= Exercise instructions =
Below is some data. Retype exactly the lines starting at the one with "### Navigation" and ending at the one with "### Social Proof".

:: Task inputs

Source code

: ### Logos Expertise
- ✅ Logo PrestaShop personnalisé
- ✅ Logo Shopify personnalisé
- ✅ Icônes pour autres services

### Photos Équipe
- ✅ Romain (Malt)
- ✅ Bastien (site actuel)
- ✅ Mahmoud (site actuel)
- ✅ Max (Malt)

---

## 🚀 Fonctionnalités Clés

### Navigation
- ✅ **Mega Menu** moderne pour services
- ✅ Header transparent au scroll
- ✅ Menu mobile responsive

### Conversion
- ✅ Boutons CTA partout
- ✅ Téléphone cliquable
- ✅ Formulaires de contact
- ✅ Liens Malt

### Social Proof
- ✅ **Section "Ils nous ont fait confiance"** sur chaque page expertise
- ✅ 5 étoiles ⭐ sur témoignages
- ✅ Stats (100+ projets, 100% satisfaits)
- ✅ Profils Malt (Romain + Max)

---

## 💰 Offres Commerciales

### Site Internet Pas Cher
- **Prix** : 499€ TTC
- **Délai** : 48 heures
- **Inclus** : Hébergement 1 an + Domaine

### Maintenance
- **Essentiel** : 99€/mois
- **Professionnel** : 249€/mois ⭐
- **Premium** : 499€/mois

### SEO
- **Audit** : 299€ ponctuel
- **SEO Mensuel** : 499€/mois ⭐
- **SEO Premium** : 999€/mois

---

::::

= Answer to the exercise =
### Navigation
- ✅ **Mega Menu** moderne pour services
- ✅ Header transparent au scroll
- ✅ Menu mobile responsive

### Conversion
- ✅ Boutons CTA partout
- ✅ Téléphone cliquable
- ✅ Formulaires de contact
- ✅ Liens Malt

### Social Proof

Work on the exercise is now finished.